Chaired by Nobel prize-winning economist Joseph Stiglitz, the Extraordinary Committee of Independent Experts will deliver a report to the G20 — the first of its kind since the grouping’s inception.
“We are honoured to host a group of the world’s most respected economic experts, led by Professor Stiglitz, to produce a report that will be presented to G20 Leaders,” Ramaphosa said.
“People across the world know how extreme inequality undermines their dignity and chance for a better future. They saw the brutal unfairness of vaccine apartheid, where millions in the Global South were denied the vaccines to save them.”
Ramaphosa said the effect of rising food and energy prices, mounting debt and trade wars was widening inequality between the rich and the rest of the world, undermining progress and economic dynamism.
In March, Ramaphosa launched an Africa expert panel, chaired by former finance minister Trevor Manuel, to tackle the unprecedented debt crisis facing many African countries.
African states will pay close to $89 billion in external debt service in 2025, with 20 low-income countries at risk of debt distress, the presidency said.
More than half of Africa’s 1.3 billion people live in countries that spend more on interest payments than on health, education and infrastructure combined.
The Africa expert panel will produce a “High-Level Report” with recommendations to ease Africa’s debt burden and reduce the cost of borrowing capital. The extraordinary committee will also advise G20 leaders on lowering extreme wealth and income inequality.
The committee was launched amid fears that global inequality is set to accelerate sharply as a result of global trade pattern disruptions, international financing, critical minerals flows and sovereign debt overhang.
Recent analysis shows the world’s richest 1% have increased their wealth by more than $33.9 trillion in real terms since 2015 — more than enough to end global poverty 22 times over, according to the presidency.
Skewed financing architecture, private investment and tax regimes are creating uncertainty for policymakers, consumers and firms, and are likely to deepen divisions.
Inequality on this scale poses a serious systemic risk to global economic, social and political progress, the presidency said.
The six independent experts are Stiglitz (United States), Adriana Abdenur (Brazil), Winnie Byanyima (Uganda), Jayati Ghosh (India), Imraan Valodia (South Africa) and Wanga Zembe-Mkabile (South Africa).
“Inequality has widened to extremes that threaten democracy itself and should be a concern of all of us; the profound rise in the discontents of mismanaged globalisation which in many places has contributed to this growth of inequality is also evident,” Stiglitz said in remarks carried in the presidency’s statement.

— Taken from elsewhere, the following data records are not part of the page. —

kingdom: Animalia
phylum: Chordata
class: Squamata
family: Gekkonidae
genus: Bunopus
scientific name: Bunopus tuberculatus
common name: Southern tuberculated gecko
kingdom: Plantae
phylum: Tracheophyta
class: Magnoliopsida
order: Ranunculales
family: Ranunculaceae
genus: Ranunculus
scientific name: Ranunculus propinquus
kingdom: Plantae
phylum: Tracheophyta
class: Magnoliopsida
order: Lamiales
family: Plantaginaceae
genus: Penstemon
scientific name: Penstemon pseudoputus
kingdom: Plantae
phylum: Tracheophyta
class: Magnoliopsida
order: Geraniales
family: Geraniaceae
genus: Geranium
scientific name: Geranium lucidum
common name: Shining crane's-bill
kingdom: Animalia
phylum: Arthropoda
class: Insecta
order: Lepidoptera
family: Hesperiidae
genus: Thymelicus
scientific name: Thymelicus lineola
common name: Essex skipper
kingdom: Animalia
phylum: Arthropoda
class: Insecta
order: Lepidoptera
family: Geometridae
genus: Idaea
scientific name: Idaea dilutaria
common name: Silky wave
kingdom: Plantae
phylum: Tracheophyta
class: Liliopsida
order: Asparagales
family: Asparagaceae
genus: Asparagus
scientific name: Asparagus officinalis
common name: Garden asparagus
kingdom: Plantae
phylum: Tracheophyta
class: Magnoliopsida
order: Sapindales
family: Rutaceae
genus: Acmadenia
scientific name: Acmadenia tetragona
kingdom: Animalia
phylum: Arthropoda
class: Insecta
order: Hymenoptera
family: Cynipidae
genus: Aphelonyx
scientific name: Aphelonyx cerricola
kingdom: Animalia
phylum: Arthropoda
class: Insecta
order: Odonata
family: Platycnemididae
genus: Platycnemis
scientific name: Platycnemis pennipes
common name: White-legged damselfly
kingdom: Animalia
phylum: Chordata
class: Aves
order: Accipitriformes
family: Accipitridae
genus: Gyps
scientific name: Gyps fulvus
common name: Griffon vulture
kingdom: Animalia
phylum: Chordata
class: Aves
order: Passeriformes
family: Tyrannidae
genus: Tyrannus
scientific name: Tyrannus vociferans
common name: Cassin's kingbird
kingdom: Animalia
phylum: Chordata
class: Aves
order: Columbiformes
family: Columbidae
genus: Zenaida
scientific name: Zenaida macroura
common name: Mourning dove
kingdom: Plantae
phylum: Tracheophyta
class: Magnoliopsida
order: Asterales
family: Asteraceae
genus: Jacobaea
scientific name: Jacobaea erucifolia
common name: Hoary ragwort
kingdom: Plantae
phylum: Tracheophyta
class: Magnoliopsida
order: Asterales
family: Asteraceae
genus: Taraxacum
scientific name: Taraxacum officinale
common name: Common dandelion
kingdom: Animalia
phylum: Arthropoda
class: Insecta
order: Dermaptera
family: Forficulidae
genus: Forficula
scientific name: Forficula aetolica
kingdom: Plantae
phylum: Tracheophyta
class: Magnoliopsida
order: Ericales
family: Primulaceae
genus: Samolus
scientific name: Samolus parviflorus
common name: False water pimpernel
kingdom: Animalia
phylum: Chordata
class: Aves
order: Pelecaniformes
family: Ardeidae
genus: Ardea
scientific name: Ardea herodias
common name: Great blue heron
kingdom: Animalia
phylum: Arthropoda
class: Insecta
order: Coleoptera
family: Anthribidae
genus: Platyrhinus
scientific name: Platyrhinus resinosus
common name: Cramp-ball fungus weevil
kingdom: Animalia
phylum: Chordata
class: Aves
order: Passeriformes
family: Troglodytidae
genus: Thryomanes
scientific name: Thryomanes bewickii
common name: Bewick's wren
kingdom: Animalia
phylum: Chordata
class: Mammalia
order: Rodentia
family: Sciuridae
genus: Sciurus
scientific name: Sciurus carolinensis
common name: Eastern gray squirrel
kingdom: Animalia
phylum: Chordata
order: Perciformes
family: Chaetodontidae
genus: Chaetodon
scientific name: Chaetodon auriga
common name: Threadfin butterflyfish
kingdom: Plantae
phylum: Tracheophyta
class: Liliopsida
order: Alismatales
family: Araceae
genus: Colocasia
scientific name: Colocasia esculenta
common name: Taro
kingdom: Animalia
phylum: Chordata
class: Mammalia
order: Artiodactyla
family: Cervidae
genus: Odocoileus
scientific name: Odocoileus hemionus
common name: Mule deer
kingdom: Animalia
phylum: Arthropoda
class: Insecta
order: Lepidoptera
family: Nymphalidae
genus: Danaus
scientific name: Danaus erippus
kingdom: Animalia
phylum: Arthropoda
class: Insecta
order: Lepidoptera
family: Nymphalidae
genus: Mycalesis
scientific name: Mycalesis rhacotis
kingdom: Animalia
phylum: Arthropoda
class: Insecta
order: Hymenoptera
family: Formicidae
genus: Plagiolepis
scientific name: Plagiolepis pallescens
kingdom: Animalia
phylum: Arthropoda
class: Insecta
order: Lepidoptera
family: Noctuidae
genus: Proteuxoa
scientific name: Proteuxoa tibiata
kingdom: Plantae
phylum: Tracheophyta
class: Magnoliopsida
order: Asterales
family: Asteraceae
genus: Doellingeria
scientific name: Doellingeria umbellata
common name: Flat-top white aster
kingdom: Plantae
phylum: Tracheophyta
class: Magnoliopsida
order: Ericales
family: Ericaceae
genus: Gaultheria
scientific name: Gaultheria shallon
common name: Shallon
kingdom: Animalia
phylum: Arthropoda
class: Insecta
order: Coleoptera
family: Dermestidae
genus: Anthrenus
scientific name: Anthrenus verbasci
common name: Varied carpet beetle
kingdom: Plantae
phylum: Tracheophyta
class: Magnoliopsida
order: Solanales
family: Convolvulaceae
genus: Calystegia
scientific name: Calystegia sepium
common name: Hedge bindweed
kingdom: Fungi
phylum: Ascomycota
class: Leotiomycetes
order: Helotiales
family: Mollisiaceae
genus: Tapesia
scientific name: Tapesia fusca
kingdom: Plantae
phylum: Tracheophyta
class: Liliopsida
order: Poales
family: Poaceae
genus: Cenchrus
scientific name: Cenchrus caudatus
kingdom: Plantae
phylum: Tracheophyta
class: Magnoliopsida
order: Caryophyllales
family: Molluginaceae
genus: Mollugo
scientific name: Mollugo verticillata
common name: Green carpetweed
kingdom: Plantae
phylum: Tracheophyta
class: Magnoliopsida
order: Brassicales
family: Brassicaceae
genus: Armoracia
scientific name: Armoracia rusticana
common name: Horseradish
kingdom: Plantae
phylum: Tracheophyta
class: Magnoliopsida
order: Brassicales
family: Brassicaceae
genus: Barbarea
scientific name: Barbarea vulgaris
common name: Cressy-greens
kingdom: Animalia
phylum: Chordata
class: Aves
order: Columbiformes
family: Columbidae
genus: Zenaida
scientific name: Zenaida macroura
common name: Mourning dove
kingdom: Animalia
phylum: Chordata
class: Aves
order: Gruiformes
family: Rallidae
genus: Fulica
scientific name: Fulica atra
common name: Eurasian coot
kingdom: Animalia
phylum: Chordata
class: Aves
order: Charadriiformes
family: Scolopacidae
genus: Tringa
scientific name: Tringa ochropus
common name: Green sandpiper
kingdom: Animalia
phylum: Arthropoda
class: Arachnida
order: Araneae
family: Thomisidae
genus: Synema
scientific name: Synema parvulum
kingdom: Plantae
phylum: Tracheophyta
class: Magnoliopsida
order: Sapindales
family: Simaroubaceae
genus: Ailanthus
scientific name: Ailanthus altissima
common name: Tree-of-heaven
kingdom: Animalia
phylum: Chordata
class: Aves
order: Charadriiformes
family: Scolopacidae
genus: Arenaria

He said G20 nations had the power to choose a different path on a range of policies.
“The burgeoning body of scholarship on the causes of, and ways of reducing, inequality, can help us to redress the great divide that has grown enormously in recent years. Our task must now be to translate the evidence and public’s palpable anger at the great divide into sound, practical and transformative policy proposals for G20 leaders,” said Stiglitz.
Ghosh said policymakers the world over were asking for “evidence-based, practicable strategies to reduce inequality — and a new playbook to deal with the fractured and financialised 21st-century political economy”.
He said the world must move away from economic orthodoxies that produce “business-as-usual strategies” instead of confronting complex and inconvenient truths and that worsening inequality reflects long-term processes compounded by shocks ranging from the 2008 financial crisis to the Covid-19 pandemic.
“We now see a ‘perfect storm’ of shocks, from tariffs being weaponised to push for deregulation, to the slashing of life-saving aid, to uncertainty affecting private investment and employment — all in the context of worsening climate change,” Ghosh said.
Trade shocks and policy uncertainty further enriched the wealthiest while deepening poverty and insecurity among the majority. “This makes our work all the more urgent.”